There is no end to it, though the cycle is not always a simple ratcheting up of taxation and spending; other cycles come into play. The more one redistributes wealth from one to another, the more society grinds down to a slower, more wasteful pace. Tax revenues fall off, and cuts must be made. Some of this has happened since the heyday of the Welfare State in the early 1970s.

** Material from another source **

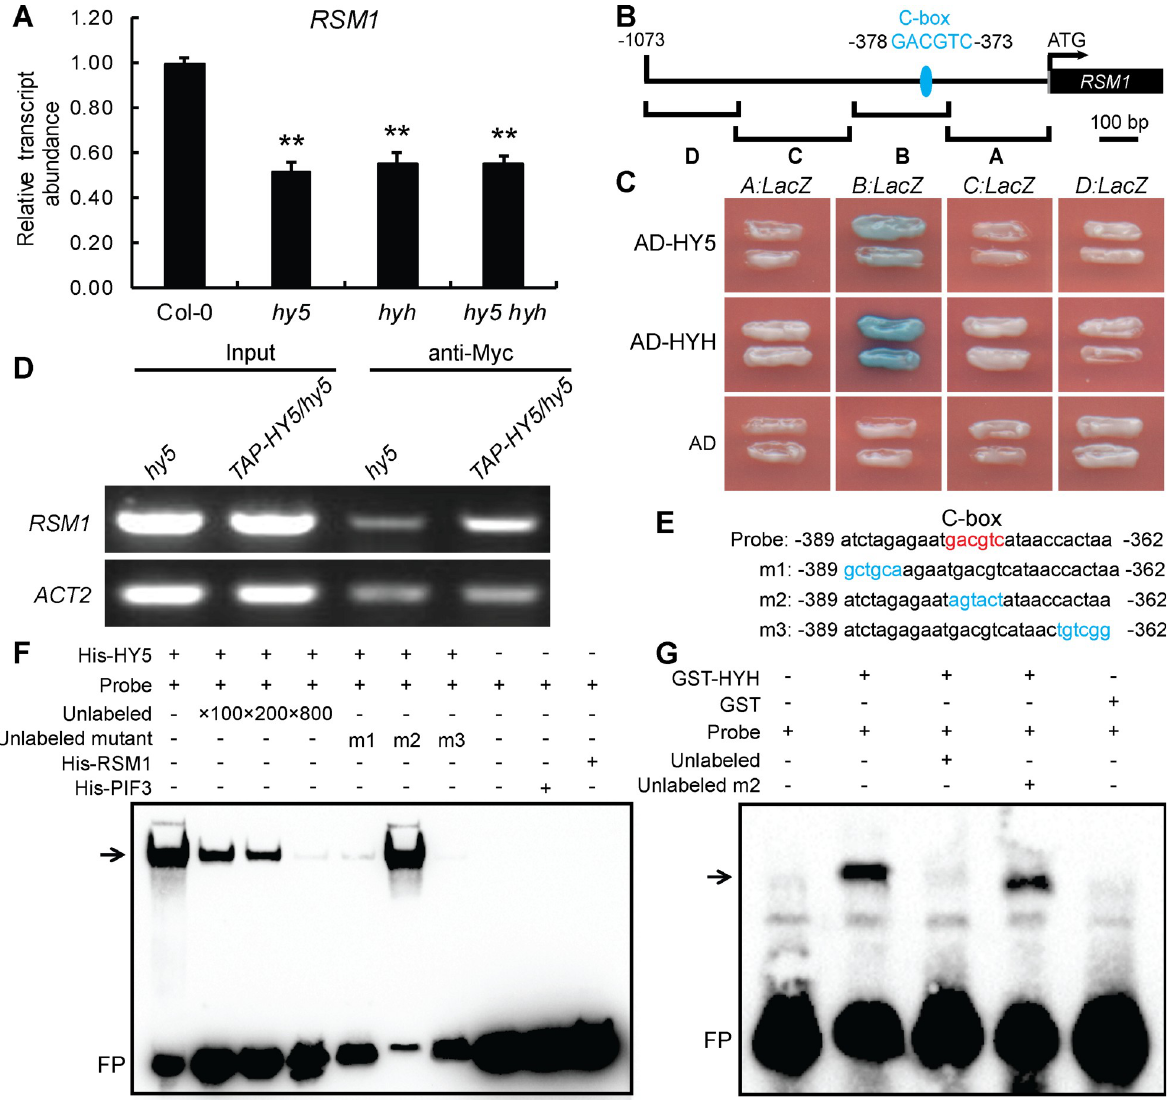
Fig 6. HY5 and HYH regulate RSM1 expression by binding to the RSM1 promoter. (A) Comparison of the expression levels of RSM1 in 7-day- old Col-0, hy5 , hyh and hy5 hyh seedlings. PP2A was used as a control for data normalization. The data are shown as the mean ± SD from three independent experimental replicates (n = 3). �� p < 0.01 indicates the significance of the differences as compared to Col-0. (B) Diagram of the RSM1 promoter fragments used to drive LacZ reporter gene expression in the yeast one-hybrid assay shown in (C). (C) Yeast-one hybrid assay showing that HY5 and HYH bind to fragment B of the RSM1 promoter. EGY48 cells were co-transformed with pB42AD-HY5/HYH and the pLacZ2U-RSM1 promoter. (D) ChIP-qPCR to assess HY5 binding to the RSM1 promoter in vivo . Twelve-day-old hy5 and 35S : TAP-HY5/hy5 seedlings were harvested for ChIP-qPCR assays using anti-Myc antibody to immunoprecipitate genomic DNA segments. The input was genomic DNA that was not subjected to immunoprecipitation. ACT2 was used as a negative control. (E) Diagram of the WT version of the C-box-contained biotin-labeled DNA probe and various biotin-unlabeled mutant versions of the RSM1 promoter subfragments used in the EMSAs shown in (F) and (G). The C- box element in the WT DNA probe is shown in red, whereas nucleotide substitutions in the mutated subfragments are shown in blue. (F) EMSAs of HY5 binding to the RSM1 promoter in vitro . The biotin-labeled DNA probe was incubated with His-HY5 protein. His-PIF3 and His-RSM1 were used as negative protein controls. (G) EMSAs of HYH binding to the RSM1 promoter in vitro . The biotin-labeled DNA probe was incubated with GST-HYH protein. GST was used as the negative protein control. In (F) and (G), the symbols “+” and “ − ” indicate the presence or absence, respectively, of the reagent that is indicated at the the top left of the panel. FP, free probe.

It always surprises me, however, what the advocates of this system do when times get tough, how little they understand the cycles they must live with. Many groups who yammer on about their special importance in the machinery of a generous society demonstrate little empathy for their source of funding, the taxpayer, even when times get tough. For instance, as I write this, we are going through a major recession, and there are cutbacks in business as well as in government. Teachers' unions, however, are amazingly brazen in their demands for even better compensation, even as the tax base diminishes and unemployment rises. Somehow they don't see that they, too, should tighten their belts, and wait for higher wages and benefits when their funding source regains a wealthier, healthier condition. A few more cycles with this sad dynamic, and the unions may even find themselves busted at last, when taxpayers become fed up with their greed.
So I'm back to that word greed.
Perhaps we should apply it more generally and liberally than it is common to do so. Consider Ambrose Bierce's definition of the tarrif, that mainstay of 19th century American taxation: A scale of taxes on imports, designed to protect the domestic producer against the greed of his consumer.
Ah, the greedy consumer, stingily looking for better deals, and even willing to trade with foreigners! Scoundrels all!
Bierce amuses because he turned tables on the businessmen. In truth, businessmen who will not abide free trade, resorting instead to the coercive power of the state to favor them with special status, demonstrate their greed, their unbalanced desire to accumulate wealth. But Bierce, with great wit, calls attention to their greed by shifting it to the greedy businessmen's clientele. And so he highlights the indecency of the protective tarrif, without once resorting to a sophisticated economic argument.
To speak, these days, of the greed of unions, of businessmen, and of bureaucrats whenever they aim to drain the populace of their wealth by means of taxation, is a good thing. It should be encouraged.
But let's not stop there. After we've played this Biercean gambit, then we can add the more sobering moral: whenever we seek special favor for our projects from the state, using its coercive power and its ability to expropriate, we corrupt the moral sensibilities of all concerned. Yes, we breed vice where virtue should prevail, and all in the cause of doing good.